I constantly found myself having a hard time relating to Diane as I was reading through the pages. Another low point of the story is that the pacing is very slow in the beginning, where Diane describes nearly every detail of what happened to her and her husband after the stroke, including her thoughts, feelings, and what Paul would say about his experience later on when everything was said and done. And because Diane kept going back and quoting her husband on the experience, more than once I found myself thinking “okay, even though it looks hopeless now we already know that he is okay now and just as capable of doing all of the things he could do before as he was in the beginning, so why do I need to keep reading this?”

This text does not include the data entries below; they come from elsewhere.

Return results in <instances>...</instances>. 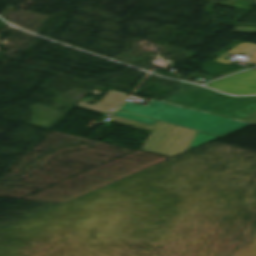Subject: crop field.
<instances>
[{"label":"crop field","mask_w":256,"mask_h":256,"mask_svg":"<svg viewBox=\"0 0 256 256\" xmlns=\"http://www.w3.org/2000/svg\"><path fill=\"white\" fill-rule=\"evenodd\" d=\"M127 93L118 92L114 90H108L104 97L93 105H88L79 102L77 106L89 108L92 110L104 112L110 114L113 112L127 97Z\"/></svg>","instance_id":"5"},{"label":"crop field","mask_w":256,"mask_h":256,"mask_svg":"<svg viewBox=\"0 0 256 256\" xmlns=\"http://www.w3.org/2000/svg\"><path fill=\"white\" fill-rule=\"evenodd\" d=\"M115 116L154 126L157 120L198 131L188 150L250 124L151 100L147 107L126 102Z\"/></svg>","instance_id":"1"},{"label":"crop field","mask_w":256,"mask_h":256,"mask_svg":"<svg viewBox=\"0 0 256 256\" xmlns=\"http://www.w3.org/2000/svg\"><path fill=\"white\" fill-rule=\"evenodd\" d=\"M112 122L151 131L141 150L173 157L187 151L196 131L173 126L157 121L154 127L129 121L118 117H110Z\"/></svg>","instance_id":"3"},{"label":"crop field","mask_w":256,"mask_h":256,"mask_svg":"<svg viewBox=\"0 0 256 256\" xmlns=\"http://www.w3.org/2000/svg\"><path fill=\"white\" fill-rule=\"evenodd\" d=\"M206 86L238 95L256 94V70L250 69L214 82Z\"/></svg>","instance_id":"4"},{"label":"crop field","mask_w":256,"mask_h":256,"mask_svg":"<svg viewBox=\"0 0 256 256\" xmlns=\"http://www.w3.org/2000/svg\"><path fill=\"white\" fill-rule=\"evenodd\" d=\"M254 49H256V45H253V44H247V43H244V44H237L235 47H233L232 49H230L228 52L226 53H223L220 57H218L215 61L216 62H222V63H228V64H232V62H229V61H224L223 58L228 54H234L236 55V53H239V52H248L250 53L251 51H253Z\"/></svg>","instance_id":"6"},{"label":"crop field","mask_w":256,"mask_h":256,"mask_svg":"<svg viewBox=\"0 0 256 256\" xmlns=\"http://www.w3.org/2000/svg\"><path fill=\"white\" fill-rule=\"evenodd\" d=\"M248 61L255 62L256 63V51L252 54V56L249 58Z\"/></svg>","instance_id":"7"},{"label":"crop field","mask_w":256,"mask_h":256,"mask_svg":"<svg viewBox=\"0 0 256 256\" xmlns=\"http://www.w3.org/2000/svg\"><path fill=\"white\" fill-rule=\"evenodd\" d=\"M256 69V68H255Z\"/></svg>","instance_id":"8"},{"label":"crop field","mask_w":256,"mask_h":256,"mask_svg":"<svg viewBox=\"0 0 256 256\" xmlns=\"http://www.w3.org/2000/svg\"><path fill=\"white\" fill-rule=\"evenodd\" d=\"M177 86L182 89L161 101L256 124V96L230 97L185 82Z\"/></svg>","instance_id":"2"}]
</instances>
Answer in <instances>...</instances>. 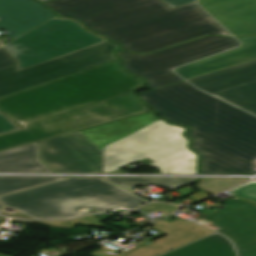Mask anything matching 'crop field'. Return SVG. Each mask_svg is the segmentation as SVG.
Listing matches in <instances>:
<instances>
[{"instance_id": "11", "label": "crop field", "mask_w": 256, "mask_h": 256, "mask_svg": "<svg viewBox=\"0 0 256 256\" xmlns=\"http://www.w3.org/2000/svg\"><path fill=\"white\" fill-rule=\"evenodd\" d=\"M226 203L229 206L213 213L210 221L233 241L239 256H256V206L236 198Z\"/></svg>"}, {"instance_id": "4", "label": "crop field", "mask_w": 256, "mask_h": 256, "mask_svg": "<svg viewBox=\"0 0 256 256\" xmlns=\"http://www.w3.org/2000/svg\"><path fill=\"white\" fill-rule=\"evenodd\" d=\"M4 207L20 212L0 214L21 218L63 219L89 211L129 210L146 200L101 178H66L0 197Z\"/></svg>"}, {"instance_id": "14", "label": "crop field", "mask_w": 256, "mask_h": 256, "mask_svg": "<svg viewBox=\"0 0 256 256\" xmlns=\"http://www.w3.org/2000/svg\"><path fill=\"white\" fill-rule=\"evenodd\" d=\"M237 39L243 43L242 47L177 68L175 71L188 79L256 59V36Z\"/></svg>"}, {"instance_id": "13", "label": "crop field", "mask_w": 256, "mask_h": 256, "mask_svg": "<svg viewBox=\"0 0 256 256\" xmlns=\"http://www.w3.org/2000/svg\"><path fill=\"white\" fill-rule=\"evenodd\" d=\"M55 17L34 0H0V29L16 38Z\"/></svg>"}, {"instance_id": "8", "label": "crop field", "mask_w": 256, "mask_h": 256, "mask_svg": "<svg viewBox=\"0 0 256 256\" xmlns=\"http://www.w3.org/2000/svg\"><path fill=\"white\" fill-rule=\"evenodd\" d=\"M119 45L106 41L61 58L18 71V64L0 70V97L88 68L117 60Z\"/></svg>"}, {"instance_id": "12", "label": "crop field", "mask_w": 256, "mask_h": 256, "mask_svg": "<svg viewBox=\"0 0 256 256\" xmlns=\"http://www.w3.org/2000/svg\"><path fill=\"white\" fill-rule=\"evenodd\" d=\"M234 36L256 34V0H199Z\"/></svg>"}, {"instance_id": "19", "label": "crop field", "mask_w": 256, "mask_h": 256, "mask_svg": "<svg viewBox=\"0 0 256 256\" xmlns=\"http://www.w3.org/2000/svg\"><path fill=\"white\" fill-rule=\"evenodd\" d=\"M107 180L116 183L120 186L130 189L134 185H145L154 183L165 187L166 189L174 190L185 184L194 183L197 179H168V178H107Z\"/></svg>"}, {"instance_id": "23", "label": "crop field", "mask_w": 256, "mask_h": 256, "mask_svg": "<svg viewBox=\"0 0 256 256\" xmlns=\"http://www.w3.org/2000/svg\"><path fill=\"white\" fill-rule=\"evenodd\" d=\"M20 129L10 119H8L2 112L0 113V134Z\"/></svg>"}, {"instance_id": "2", "label": "crop field", "mask_w": 256, "mask_h": 256, "mask_svg": "<svg viewBox=\"0 0 256 256\" xmlns=\"http://www.w3.org/2000/svg\"><path fill=\"white\" fill-rule=\"evenodd\" d=\"M170 122L191 128L192 148L201 153L202 173L256 172V117L206 95L187 82L141 93Z\"/></svg>"}, {"instance_id": "5", "label": "crop field", "mask_w": 256, "mask_h": 256, "mask_svg": "<svg viewBox=\"0 0 256 256\" xmlns=\"http://www.w3.org/2000/svg\"><path fill=\"white\" fill-rule=\"evenodd\" d=\"M186 129L158 120L155 123L104 147L105 172L151 158L161 173H196L197 155L187 148L182 135ZM108 151V152H107Z\"/></svg>"}, {"instance_id": "3", "label": "crop field", "mask_w": 256, "mask_h": 256, "mask_svg": "<svg viewBox=\"0 0 256 256\" xmlns=\"http://www.w3.org/2000/svg\"><path fill=\"white\" fill-rule=\"evenodd\" d=\"M92 31L145 54L202 35L230 36L195 3L171 9L160 0H55L43 3Z\"/></svg>"}, {"instance_id": "25", "label": "crop field", "mask_w": 256, "mask_h": 256, "mask_svg": "<svg viewBox=\"0 0 256 256\" xmlns=\"http://www.w3.org/2000/svg\"><path fill=\"white\" fill-rule=\"evenodd\" d=\"M162 1H164L171 8H174V7L185 5V4H188V3H192L196 0H162Z\"/></svg>"}, {"instance_id": "28", "label": "crop field", "mask_w": 256, "mask_h": 256, "mask_svg": "<svg viewBox=\"0 0 256 256\" xmlns=\"http://www.w3.org/2000/svg\"><path fill=\"white\" fill-rule=\"evenodd\" d=\"M39 1L43 2V1H47V0H39Z\"/></svg>"}, {"instance_id": "7", "label": "crop field", "mask_w": 256, "mask_h": 256, "mask_svg": "<svg viewBox=\"0 0 256 256\" xmlns=\"http://www.w3.org/2000/svg\"><path fill=\"white\" fill-rule=\"evenodd\" d=\"M240 45L236 40L209 35L148 55L116 51L122 66L132 74L143 77L149 89L182 81L171 72L173 67Z\"/></svg>"}, {"instance_id": "9", "label": "crop field", "mask_w": 256, "mask_h": 256, "mask_svg": "<svg viewBox=\"0 0 256 256\" xmlns=\"http://www.w3.org/2000/svg\"><path fill=\"white\" fill-rule=\"evenodd\" d=\"M39 144L43 162L55 173H103L102 151L79 131Z\"/></svg>"}, {"instance_id": "26", "label": "crop field", "mask_w": 256, "mask_h": 256, "mask_svg": "<svg viewBox=\"0 0 256 256\" xmlns=\"http://www.w3.org/2000/svg\"><path fill=\"white\" fill-rule=\"evenodd\" d=\"M178 192L181 193L182 195L186 196V195L190 194L191 192H193V190L184 188L182 190H179Z\"/></svg>"}, {"instance_id": "6", "label": "crop field", "mask_w": 256, "mask_h": 256, "mask_svg": "<svg viewBox=\"0 0 256 256\" xmlns=\"http://www.w3.org/2000/svg\"><path fill=\"white\" fill-rule=\"evenodd\" d=\"M106 41L75 21L56 17L3 47L19 62V70Z\"/></svg>"}, {"instance_id": "18", "label": "crop field", "mask_w": 256, "mask_h": 256, "mask_svg": "<svg viewBox=\"0 0 256 256\" xmlns=\"http://www.w3.org/2000/svg\"><path fill=\"white\" fill-rule=\"evenodd\" d=\"M64 178L58 177H0V196L39 186ZM4 209L0 203V210Z\"/></svg>"}, {"instance_id": "10", "label": "crop field", "mask_w": 256, "mask_h": 256, "mask_svg": "<svg viewBox=\"0 0 256 256\" xmlns=\"http://www.w3.org/2000/svg\"><path fill=\"white\" fill-rule=\"evenodd\" d=\"M188 81L196 87L256 115V60Z\"/></svg>"}, {"instance_id": "15", "label": "crop field", "mask_w": 256, "mask_h": 256, "mask_svg": "<svg viewBox=\"0 0 256 256\" xmlns=\"http://www.w3.org/2000/svg\"><path fill=\"white\" fill-rule=\"evenodd\" d=\"M155 114L147 113L121 121L80 131L98 147L115 142L156 121Z\"/></svg>"}, {"instance_id": "22", "label": "crop field", "mask_w": 256, "mask_h": 256, "mask_svg": "<svg viewBox=\"0 0 256 256\" xmlns=\"http://www.w3.org/2000/svg\"><path fill=\"white\" fill-rule=\"evenodd\" d=\"M228 192L234 196L250 199L256 202V181H251Z\"/></svg>"}, {"instance_id": "16", "label": "crop field", "mask_w": 256, "mask_h": 256, "mask_svg": "<svg viewBox=\"0 0 256 256\" xmlns=\"http://www.w3.org/2000/svg\"><path fill=\"white\" fill-rule=\"evenodd\" d=\"M0 172H51L38 160L37 144L0 153Z\"/></svg>"}, {"instance_id": "24", "label": "crop field", "mask_w": 256, "mask_h": 256, "mask_svg": "<svg viewBox=\"0 0 256 256\" xmlns=\"http://www.w3.org/2000/svg\"><path fill=\"white\" fill-rule=\"evenodd\" d=\"M18 62L12 58L3 47L0 48V69L12 66Z\"/></svg>"}, {"instance_id": "20", "label": "crop field", "mask_w": 256, "mask_h": 256, "mask_svg": "<svg viewBox=\"0 0 256 256\" xmlns=\"http://www.w3.org/2000/svg\"><path fill=\"white\" fill-rule=\"evenodd\" d=\"M243 180L246 179H201L198 188L215 194Z\"/></svg>"}, {"instance_id": "1", "label": "crop field", "mask_w": 256, "mask_h": 256, "mask_svg": "<svg viewBox=\"0 0 256 256\" xmlns=\"http://www.w3.org/2000/svg\"><path fill=\"white\" fill-rule=\"evenodd\" d=\"M120 60L0 99L24 129L0 136V150L149 111L136 97L144 85Z\"/></svg>"}, {"instance_id": "21", "label": "crop field", "mask_w": 256, "mask_h": 256, "mask_svg": "<svg viewBox=\"0 0 256 256\" xmlns=\"http://www.w3.org/2000/svg\"><path fill=\"white\" fill-rule=\"evenodd\" d=\"M11 220L16 222H41V223L45 222V221H21V220H15V219H11ZM75 222L85 224V225H98V226L104 227L103 225L100 224V220L93 215H88L72 221L48 222L45 225L58 227V228H74Z\"/></svg>"}, {"instance_id": "27", "label": "crop field", "mask_w": 256, "mask_h": 256, "mask_svg": "<svg viewBox=\"0 0 256 256\" xmlns=\"http://www.w3.org/2000/svg\"><path fill=\"white\" fill-rule=\"evenodd\" d=\"M0 220H7L5 217H0Z\"/></svg>"}, {"instance_id": "17", "label": "crop field", "mask_w": 256, "mask_h": 256, "mask_svg": "<svg viewBox=\"0 0 256 256\" xmlns=\"http://www.w3.org/2000/svg\"><path fill=\"white\" fill-rule=\"evenodd\" d=\"M162 256H236L229 240L213 234Z\"/></svg>"}]
</instances>
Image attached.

With the low points of the book comes self-redemption. What Diane lacked in a good sense of pacing the story, she made up for with beautiful—and sometimes comedic—metaphors that kept my attention as I read her story. For example, she opens with her husband being in the hospital for a kidney surgery, and on the very first page she describes all of the tubes being stuck into his body as “a jellyfish with long tentacles, not really a fish at all but a gelatinous animal full of hidden symmetries, as well as lagoons and sewers, and lots of spongy and stringy bits. But mainly salt water. Lugging tubes and cables, he had joined the hospital’s bloom of deep-sea creatures.” And even though I was unable to relate to Diane’s story since I had never dated or been in a committed relationship before, the story still gave me advice and showed that commitment and perseverance are two of the qualities that make a relationship work. There will be times where somebody would want to give up when things are not going smoothly, but Diane’s story shows that if you really love someone, you have to commit to it no matter what. So while I was unable to look at the story and say “I know exactly what she had gone through,” I can still look back on the reading experience and say “I could really learn from Diane’s experiences and put what I learn to practice in the future.”